The real reason Apple has such big cash piles is because they are held overseas and bringing them back to the US would force the company to finally pay taxes on the money. Apple like many companies is waiting for a more favorable tax environment before pulling that money back.

But if you are an investor you should be kind of ticked off that the company has definite revenue and profits and refueses to share it with the share holders that make the company possible in the first place.
2.3 / 5 (3) Feb 07, 2013
Or, better yet, make ALL shares "preferred", and then, instead of just being a place for "investors" to park their money tax free, all stockholdings would be subject to taxation of their earnings, and thus generate some revenue for the Treasury and stimulate real examination by investors of what constitutes an actual investment in the Economy, as opposed to a tax haven and lead to investment strategies which lead to jobs growth, instead of just providing the funds to enable Bain-style racketeering.
not rated yet Feb 08, 2013
preferred share offer no tax haven.

Preferred shares are offered at a premium to regular prices in an effort to raise money with a smaller risk profile.

say the company has stock priced at 100 USD. They want to raise money so they offer a preferred price offering to people who already own their stock.
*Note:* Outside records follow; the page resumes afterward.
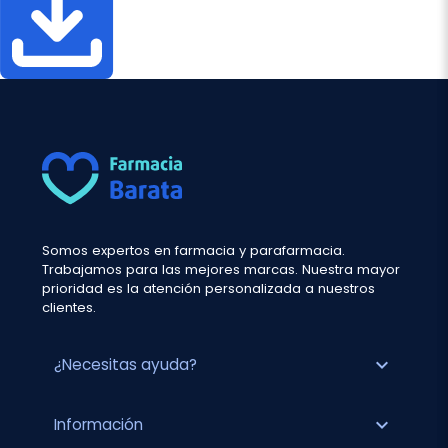
Somos expertos en farmacia y parafarmacia.
Trabajamos para las mejores marcas. Nuestra mayor
prioridad es la atención personalizada a nuestros
clientes.
expand_more
¿Necesitas ayuda?
expand_more
Información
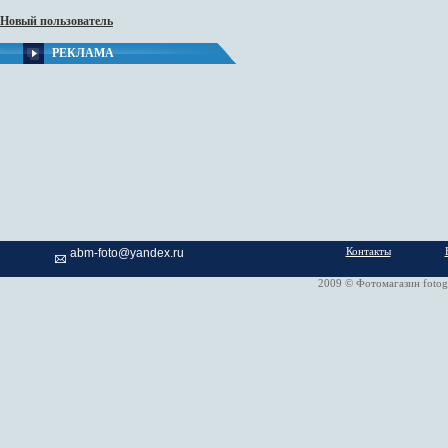
Новый пользователь
РЕКЛАМА
Контакты
abm-foto@yandex.ru
2009 © Фотомагазин fotog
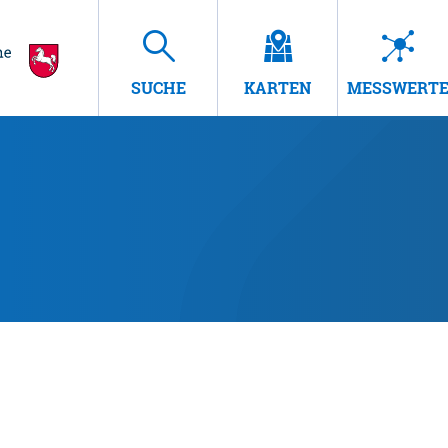
SUCHE
KARTEN
MESSWERT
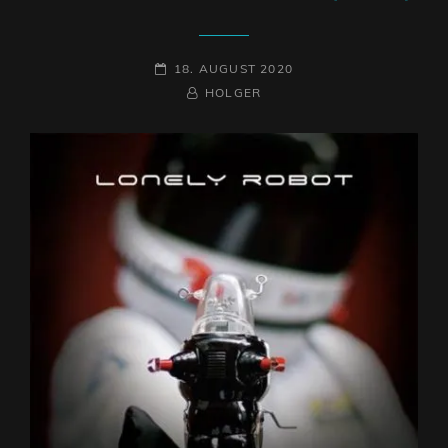
POSTED-
18. AUGUST 2020
ON
BY
BYLINE
HOLGER
LINE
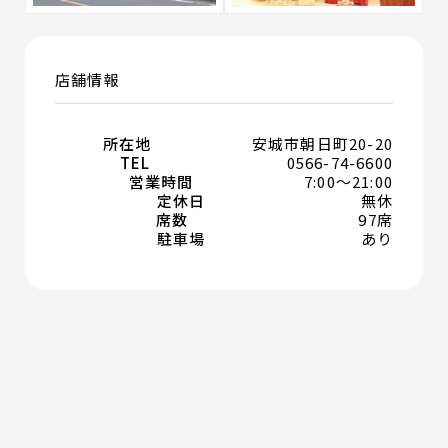
店舗情報
所在地
安城市朝日町20-20
TEL
0566-74-6600
営業時間
7:00～21:00
定休日
無休
席数
97席
駐車場
あり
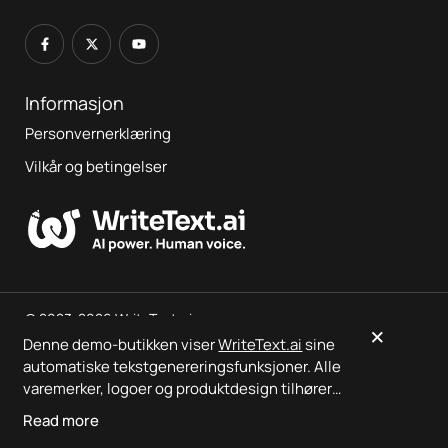
Informasjon
Personvernerklæring
Vilkår og betingelser
© 2023-2026 WriteText.ai
×
Denne demo-butikken viser
WriteText.ai
sine
automatiske tekstgenereringsfunksjoner. Alle
Dette er en demo-butikk som viser
WriteText.ai
-innhold —
varemerker, logoer og produktdesign tilhører
ingen bestillinger vil bli behandlet
sine respektive eiere.
WriteText.ai
er ikke
Read more
tilknyttet, sponset eller godkjent av noen av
They will offer shares at 90 that are untradable in the market but will convert to normal shares after 2 years of holding time. At which time hopefully the stock has risen and your initial investment of 90 is worth say 125. And you can sell you new common shares. However nothing is free. if you did not chose to buy the preferred shares then the price of the stock will be diluted do to the new common shares being added to the market.

And if and when you sell those preferred shares you will have to pay taxes on the income.


All stocks allow you to park your money tax free.. you take risk in whether it will be worth the same when you sell and vs inflation. then you pay tax
not rated yet Feb 08, 2013

please remember when you put money in a checking or savings account you earn real interest. And it is subject to taxation.

If you put your money into the stock market you pay taxes if you earn a positive return.

If you have a negative return you get to write it down as a tax deduction on other earnings.

The only the only place to park your money tax free is under your bed. where it earns you nothing. and begins to rot.

-- on preferred shares

they are not always offered to current investors,

Berkshire Hathaway invested a few billion in a company a few years ago as an investment. The company needed money. BH got preferred shares. If the company should go under -- preferred shareholders get paid back before common stock holders. They have PREFERENCE when it comes to debt repayment in case of insolubility.